Williams column: Good memories of Granite Quarry School
Published 12:00 am Wednesday, February 29, 2012
By Mack Williams
For the Salisbury Post
Some places, single in theme, consist of several components. On the whole, I attended Granite Quarry School in the late 1950s to mid 1960s, but in the immediacy of our passing school days, I encountered separate and different aspects of that whole.
I began my school career there in a low-slung, relatively modern-looking building, then later progressed to a seemingly older, two-story brick structure, with the last grades being spent in a construction whose exterior consisted of stone originating from that place for which both the town and school were named.
In earlier grades, the more modern squares of tile on the hallway floor gave a light, tapping sound to the childrens’ footfalls, while the worn, wooden floors of the older buildings gave more resonance to slighty older, slightly weightier feet. That resonant wood, being much more sonorous than tile, made those feet sound much more grown than they were.
Along with its well-marked diamond, the baseball field had its covered, wooden semi-circular stadium, particularly designed for the observation of that sport. The grass of the football field was in fine shape from having been used for the home games of the former Granite Quarry High School, and there were bleachers (consisting of boards of wood with metal support), the positioning of which said that those who once sat there had also been the spectators of football games. I remember a couple of those games, but more of the halftime, since my brother Joe played percussion in the Granite Quarry High School band.
The lower grades’ playground, out back, was pretty bare, all of its grass having been worn away over time by multitudes of active children. Only our teachers and we attended the games played there. In the mind of the sports-attending public, no games of competitive importance were played on that spot, only those meeting the definition of “exercise.”
After the grass had been worn away by the children of years before, the soil of red clay had been packed down by similarly occupied little shoes and appeared to be bleached orange by the sun. One time, we believed that treasure was buried beneath a large old tree there, so we laboriously dug through that dried, hardened, orange soil, excavating one massive root before our teacher put a stop to any further uprooting.
I recall a telephone pole at the edge of the lower grades’ playground being used as a softball base. On hotter days, the sun-heated, wood-preserving creosote of the pole would produce something which had the smell and look of tar dripping down its exterior. When I became similarly “heated” by the sun, and our play, I experienced the mixed smells of tar and sweat while standing at that game’s base.

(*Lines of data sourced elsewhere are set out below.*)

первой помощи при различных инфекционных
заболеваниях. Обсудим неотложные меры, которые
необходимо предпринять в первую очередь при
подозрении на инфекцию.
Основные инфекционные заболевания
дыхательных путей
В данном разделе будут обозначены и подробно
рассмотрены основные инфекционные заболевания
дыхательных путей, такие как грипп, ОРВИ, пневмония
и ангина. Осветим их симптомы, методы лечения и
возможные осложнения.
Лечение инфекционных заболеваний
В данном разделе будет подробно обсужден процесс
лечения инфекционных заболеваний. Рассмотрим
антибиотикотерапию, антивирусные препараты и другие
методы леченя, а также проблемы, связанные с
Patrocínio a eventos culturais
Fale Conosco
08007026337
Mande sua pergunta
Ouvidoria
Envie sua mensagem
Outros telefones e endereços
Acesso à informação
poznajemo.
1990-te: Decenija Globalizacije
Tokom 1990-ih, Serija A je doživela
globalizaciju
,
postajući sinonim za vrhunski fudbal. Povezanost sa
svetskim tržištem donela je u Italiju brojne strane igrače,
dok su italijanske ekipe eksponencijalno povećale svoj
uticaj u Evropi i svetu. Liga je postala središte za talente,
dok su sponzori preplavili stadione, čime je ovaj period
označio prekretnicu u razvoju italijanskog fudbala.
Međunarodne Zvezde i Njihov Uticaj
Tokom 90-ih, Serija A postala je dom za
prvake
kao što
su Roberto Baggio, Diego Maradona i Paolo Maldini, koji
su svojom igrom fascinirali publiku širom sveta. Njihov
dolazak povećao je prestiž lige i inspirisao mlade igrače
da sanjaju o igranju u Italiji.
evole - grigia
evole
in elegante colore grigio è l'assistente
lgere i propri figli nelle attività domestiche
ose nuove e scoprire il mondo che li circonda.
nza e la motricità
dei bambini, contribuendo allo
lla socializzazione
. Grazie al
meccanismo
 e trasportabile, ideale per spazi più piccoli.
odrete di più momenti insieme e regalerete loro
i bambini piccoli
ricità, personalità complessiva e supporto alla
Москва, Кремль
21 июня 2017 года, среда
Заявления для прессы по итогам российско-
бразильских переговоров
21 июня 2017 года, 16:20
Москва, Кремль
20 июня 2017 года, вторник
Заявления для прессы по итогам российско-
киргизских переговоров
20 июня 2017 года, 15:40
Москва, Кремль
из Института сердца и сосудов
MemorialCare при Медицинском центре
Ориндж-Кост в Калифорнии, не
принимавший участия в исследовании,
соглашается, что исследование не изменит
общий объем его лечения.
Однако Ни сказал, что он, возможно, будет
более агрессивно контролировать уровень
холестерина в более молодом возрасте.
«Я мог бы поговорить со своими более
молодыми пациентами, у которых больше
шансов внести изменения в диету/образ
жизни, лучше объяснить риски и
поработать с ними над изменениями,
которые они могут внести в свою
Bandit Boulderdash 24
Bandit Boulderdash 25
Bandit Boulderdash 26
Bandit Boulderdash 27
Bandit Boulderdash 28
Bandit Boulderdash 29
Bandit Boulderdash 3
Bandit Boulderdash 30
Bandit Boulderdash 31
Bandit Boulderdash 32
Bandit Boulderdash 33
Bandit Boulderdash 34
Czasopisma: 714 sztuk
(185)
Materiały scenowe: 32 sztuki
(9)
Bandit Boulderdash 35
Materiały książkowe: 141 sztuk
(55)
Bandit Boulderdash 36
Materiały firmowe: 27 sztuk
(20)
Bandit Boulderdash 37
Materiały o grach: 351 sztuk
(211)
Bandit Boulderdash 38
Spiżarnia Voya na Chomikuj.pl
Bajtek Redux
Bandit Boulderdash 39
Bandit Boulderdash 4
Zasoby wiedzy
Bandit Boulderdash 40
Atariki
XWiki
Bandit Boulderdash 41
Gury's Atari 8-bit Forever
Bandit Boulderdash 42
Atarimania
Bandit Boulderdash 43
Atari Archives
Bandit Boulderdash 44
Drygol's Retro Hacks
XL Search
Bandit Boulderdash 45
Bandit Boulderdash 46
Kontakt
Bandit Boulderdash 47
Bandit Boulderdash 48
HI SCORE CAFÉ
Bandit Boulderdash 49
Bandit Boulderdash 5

On clear winter days, I would sometimes look straight up to the sky’s zenith from that lower-grades’ playground. The shade of blue directly above me was much deeper than at the lesser angles of my looking, seemingly colored by the blackness beyond, giving me the feeling that I was looking into space on a sunlit day.
Some years ago, the old two-story, brick classroom building was demolished, but the adjacent one, with granite exterior, toward the auditorium, still stands, sort of proving that, like diamonds, “granite is forever.” Nowadays, aggregate cinderblock is more favored in school construction than granite. Cinderblock is man-made, put together in furnaces above the ground, rather than in those natural furnaces below (furnaces much hotter than the fire breathed by a dragon, the Granite Quarry school mascot). Those eons-old, subterranean, “infernal” furnaces fused quartz, mica and feldspar into something which makes for much longer-lasting buildings, as well as even longer-lasting markers for graves.
One day, this much-senior “dragon” may visit Granite Quarry School to walk its halls and grounds in reminiscence. Perhaps I will encounter the ghost of my old principal, Mr. C. L. Barnhardt, who will look as he looked then. Upon noticing me, he will probably also see me as I appeared in those years (ghosts are notoriously known for being “stuck” in the past). He will tell me that he had always been of the opinion that I was a good little boy, but that this mischievous behavior of leaving the classroom on my own has left him surprised and somewhat disappointed! After having admonished me for my wandering the halls and grounds of Granite Quarry School by myself, Mr. Barnhardt will then firmly insist that I accompany him back to class.